Abstracting hundred-thousands of collections of items

I want to create an FDB instance holding holding several hundred-thousand collections of items. Each of these collections have a name, and need to be re-namable. I’d appreciate the community’s opinion on this.

1. Separate Name Index

First idea is to use a separate index for the name. The main data entries would look like this:

(app_dir, collections_dir, 1, item1) = data1
(app_dir, collections_dir, 1, item2) = data2
...

Then the index would look like this:

(app_dir, names_dir, collection_name) = 1

2. Collection Directories

The second idea is to use directories for each collection which are inherently re-namable:

(app_dir, collections_dir, collection1_dir, item1) = data1
(app_dir, collections_dir, collection1_dir, item2) = data2
...

I’m leaning towards the first plan because I don’t know of a way to stream a list of subdirectory names. One of the things I need to be able to do is list all collection names. Because several hundred thousand names may fail to be read in a single transaction, I wanted the ability to perform a long multi-transaction range-read on the contents of the collections_dir. The directory API doesn’t currently provide this, correct?

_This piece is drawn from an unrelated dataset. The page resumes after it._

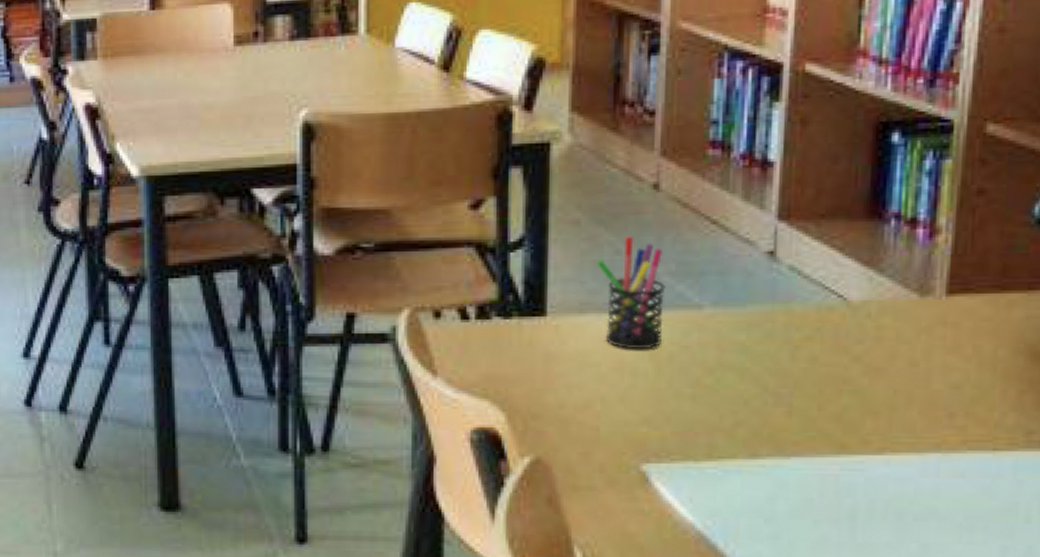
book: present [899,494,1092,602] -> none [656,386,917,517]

If you choose to go the do-it-yourself route with creating an index of names to internal IDs, you should check out the metadata version feature. This will allow you to keep a consistent cache on the client of names to IDs and know when 1) collections are added or removed, and 2) when collections are re-named.

This will decrease the latency of your transactions if each requires mapping a collection name to ID before doing anything else.

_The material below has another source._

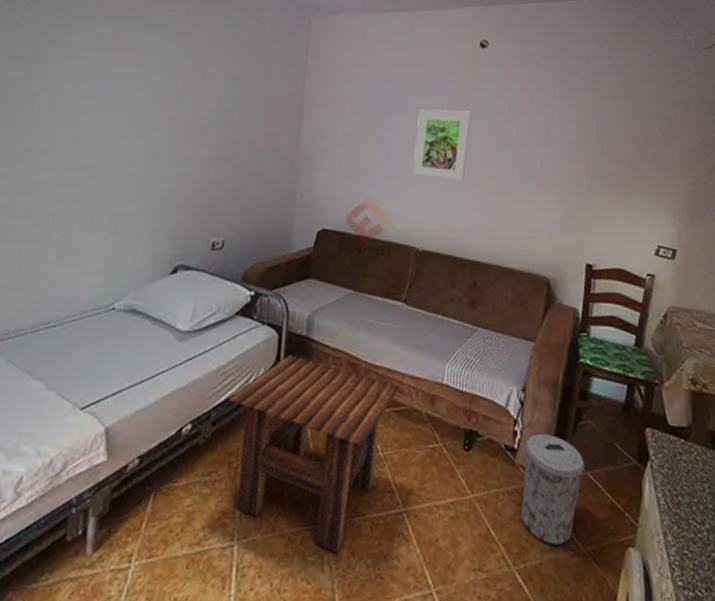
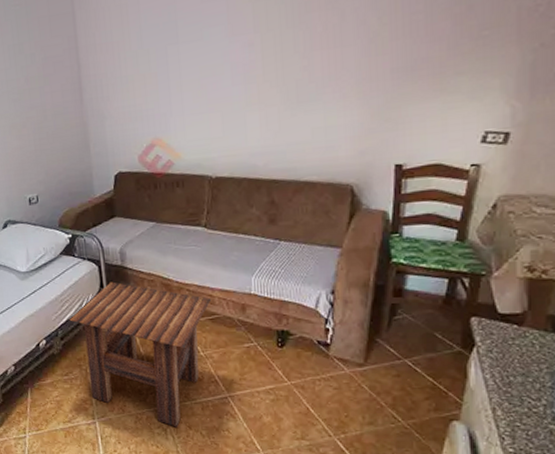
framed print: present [413,109,472,181] -> none [192,25,251,106]
trash can: present [521,434,584,546] -> none [338,329,402,420]

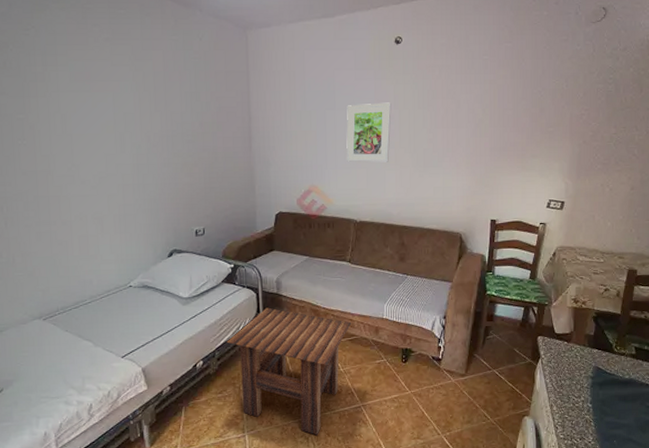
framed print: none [192,25,251,106] -> present [346,102,392,163]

The directory layer currently doesn’t implement this, so that is a benefit to doing it yourself here.

Without looking at your proposed solutions, my thought would be to use a random ID / high contention allocator to allocate IDs, and then maintain a separate index that maps ID to name. This appears to be your (1) solution.

I vaguely recall some weird caveats about directories being renamed, but it’s left my mental cache… @alloc would probably know.